Dylan’s older brother Moses has said that he witnessed their mother doing exactly that – relentlessly coaching Dylan, trying to drum into her that her father was a dangerous sexual predator. It seems to have worked – and, sadly, I’m sure Dylan truly believes what she says.

But even though the Farrow family is cynically using the opportunity afforded by the Time’s Up movement to repeat this discredited allegation, that doesn’t make it any more true today than it was in the past. I never molested my daughter – as all investigations concluded a quarter of a century ago.”
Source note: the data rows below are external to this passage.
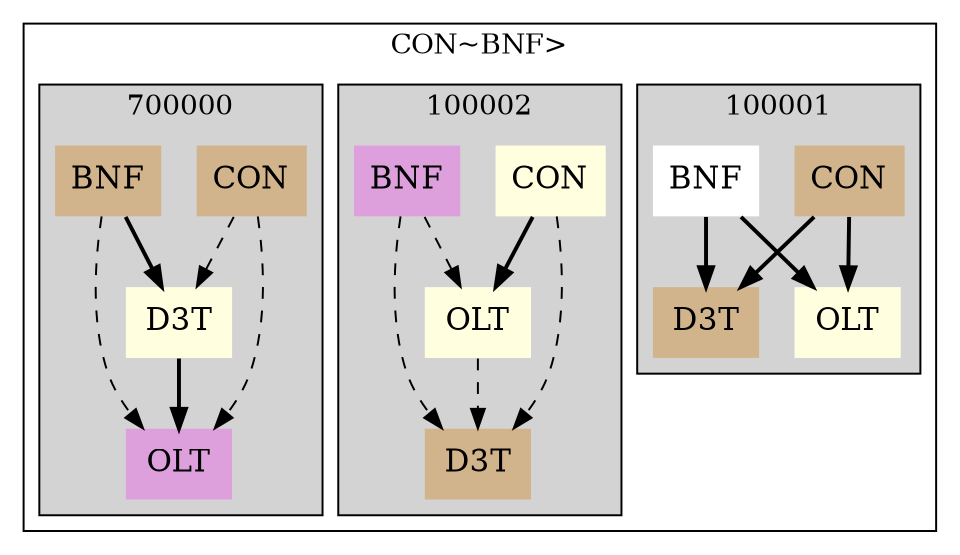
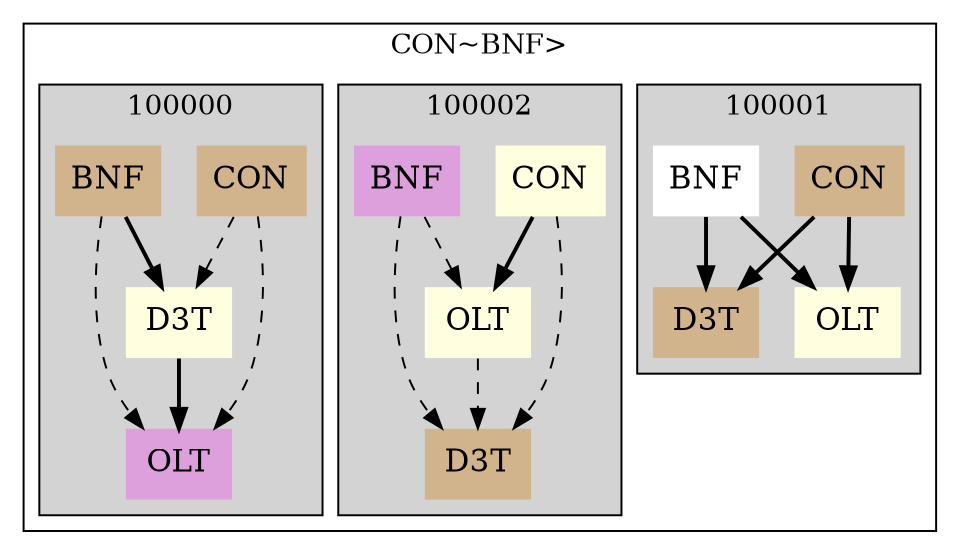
  strict digraph {
    compound=false
    labelloc=t
    node [fontsize=16 shape=plaintext style=filled fillcolor=tan]
    edge [style=bold]
    n1 [label=CON]
    n2 [label=D3T]
    n3 [label=OLT fillcolor=lightyellow]
    n4 [label=BNF fillcolor=white]
    n5 [label=CON fillcolor=lightyellow]
    n6 [label=D3T]
    n7 [label=OLT fillcolor=lightyellow]
    n8 [label=BNF fillcolor=plum]
    n9 [label=CON]
    n10 [label=D3T fillcolor=lightyellow]
    n11 [label=OLT fillcolor=plum]
    n12 [label=BNF]
    subgraph cluster_1 {
      label="CON~BNF>"
      subgraph cluster_2 {
        label=100001
        style=filled
        n1
        n2
        n3
        n4
      }
      subgraph cluster_3 {
        label=100002
        style=filled
        n5
        n6
        n7
        n8
      }
      subgraph cluster_4 {
-       label=700000
+       label=100000
        style=filled
        n9
        n10
        n11
        n12
      }
    }
    n1 -> n2
    n1 -> n3
    n4 -> n2
    n4 -> n3
    n5 -> n6 [style=dashed]
    n5 -> n7
    n7 -> n6 [style=dashed]
    n8 -> n6 [style=dashed]
    n8 -> n7 [style=dashed]
    n9 -> n10 [style=dashed]
    n9 -> n11 [style=dashed]
    n10 -> n11
    n12 -> n10
    n12 -> n11 [style=dashed]
  }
CBS spoke to the prosecutor of this case, Frank Maco, who said that in his opinion, “There was no manipulation by Mia Farrow.” Although there probably was cause to bring charges against Allen, Maco declined to bring the case to trial in order to spare Dylan the trauma of court proceedings.

Allen, and his projects, have been the subject of intense scrutiny since the #MeToo movement began. Actress Kate Winslet defended her participation in his latest release, Wonder Wheel, telling a roundtable with the Los Angeles Times that, “Woody Allen is an extraordinary writer and he’s obviously known for having created extraordinary roles, very powerful, complicated roles for women.”

Earlier this month, actress and director Greta Gerwig told the New York Times, “If I had known then what I know now, I would not have acted in the film. I have not worked for him again, and I will not work for him again. Dylan Farrow’s two different pieces made me realize that I increased another woman’s pain, and I was heartbroken by that realization.” Actor Timotheé Chalamet, who stars in Allen’s upcoming film A Rainy Day in New York, wrote on social media that he “doesn’t want to profit” from the film and that he is donating his salary from the movie to three charities: RAINN, the “LGBT Center in New York,” and the #TimesUp legal defense fund.